Wednesday, February 6, 2013


Until Santa left Neverwhere in my stocking this Christmas, I was not aware that Neil Gaiman had written any novels for adults.  I have seen Coraline, I knew of some of his graphic novel work, I follow him on Twitter, but I'd not yet read anything of his.  So it was with a great deal of anticipation that I started this novel, and Gaiman's creative mind is something to behold.

Richard Mayhew is our protagonist, a Scot living in London with his first real job, an apartment, a fiancee and a generally normal life.  One night he finds - and helps - a young woman who's bleeding on the sidewalk.  A few hours later she disappears, and along with her goes the rest of his life.  He is no longer visible to taxis, his bank cards don't work, his super is renting his apartment to another couple.  He has slipped through the cracks.
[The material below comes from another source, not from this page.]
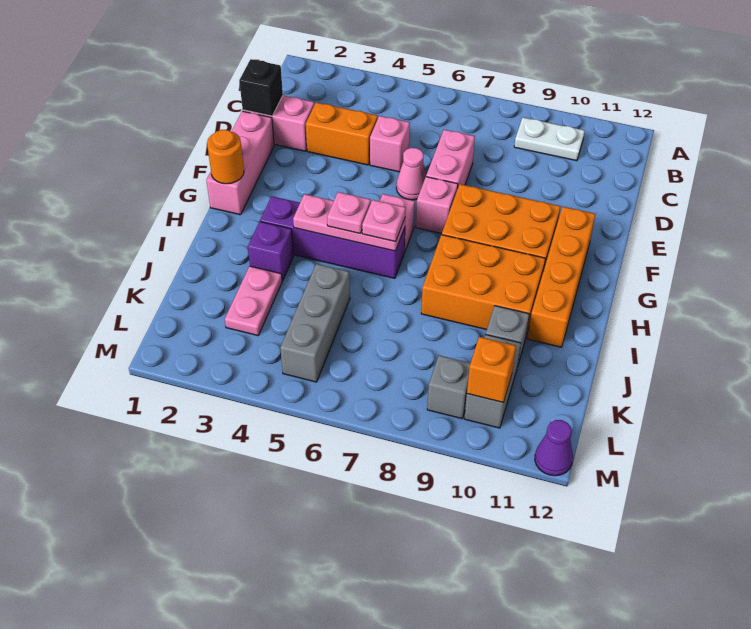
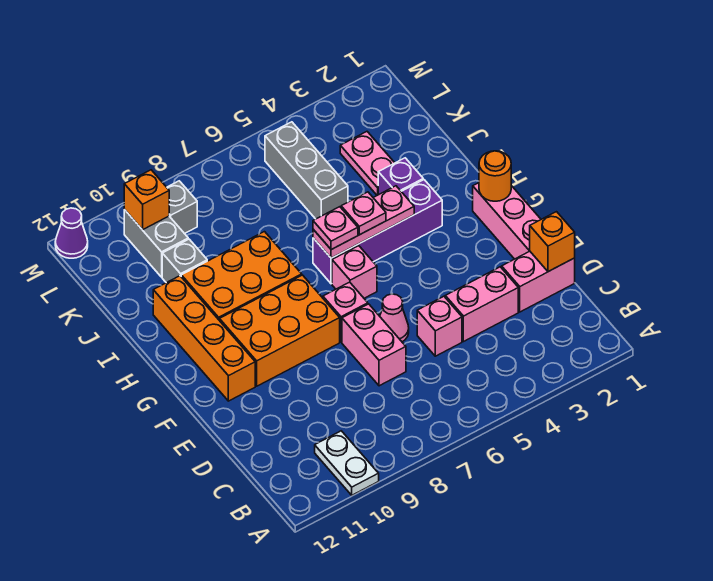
white 1x2 plate [514,117,585,161] -> white 1x2 plate turned to [315,431,379,495]
black 1x1 brick [239,59,283,116] -> orange 1x1 brick [530,212,575,272]
orange 1x2 brick [306,102,378,165] -> pink 1x2 brick [445,267,518,342]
And when someone slips through the cracks, he finds himself in London Below, a completely separate place that coexists alongside the regular London Above.  But it's different.  Richard finds himself traveling through the city's sewers and subways with the Lady Door, the girl he'd helped in London Above, and her bodyguard Hunter.  There are medieval monks who guard a mysterious key, assassins who appear to be some sort of humanoid except that they don't bleed, characters who adeptly straddle the good guy/bad guy divide, rats and the people who speak to them and more.  Richard's efforts to help Door - without inadvertently finding himself dead - take him deep into London Below.  And each adventure finds him better suited to surviving in this world, while even more desperately wishing to return home.
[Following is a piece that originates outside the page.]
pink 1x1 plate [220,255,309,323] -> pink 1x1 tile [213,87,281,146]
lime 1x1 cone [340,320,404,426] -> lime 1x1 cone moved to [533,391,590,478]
The world created by Gaiman is fascinating.  It also beautifully demonstrates one of the key attributes of great fantasy: a world so close to our own, the reader can truly imagine its existence.  London Below is frightening in this regard.  Gaiman calls upon the nightmares of any person who's lived in a big city: the beasts under bridges, inside the subways... the real reasons you "mind the gap."  He plays on London's landmarks in a way that makes you think, "So *that's* how Knightsbridge got its name..." 

I am less enthralled, however, with Gaiman's style of writing.  The characters at times feel so real I can visualize the contents of their pockets.  But he tries too hard with his use of overwrought similes and metaphors.  Too often he says something that he could have shown.
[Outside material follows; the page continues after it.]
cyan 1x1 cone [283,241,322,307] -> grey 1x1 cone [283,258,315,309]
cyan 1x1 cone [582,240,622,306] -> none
That complaint aside, I am very happy to have read this imaginative (and at times terrifying) book.  I am also going to pursue more of Gaiman's books in the future; both Coraline and his best-known novel American Gods are certainly on my list.

Next up: Shanghai Girls by Lisa See.  I know nothing about it, but I'm reading it to join a friend's book club... first time I'll have a real book group discussion since the Fearless Readers!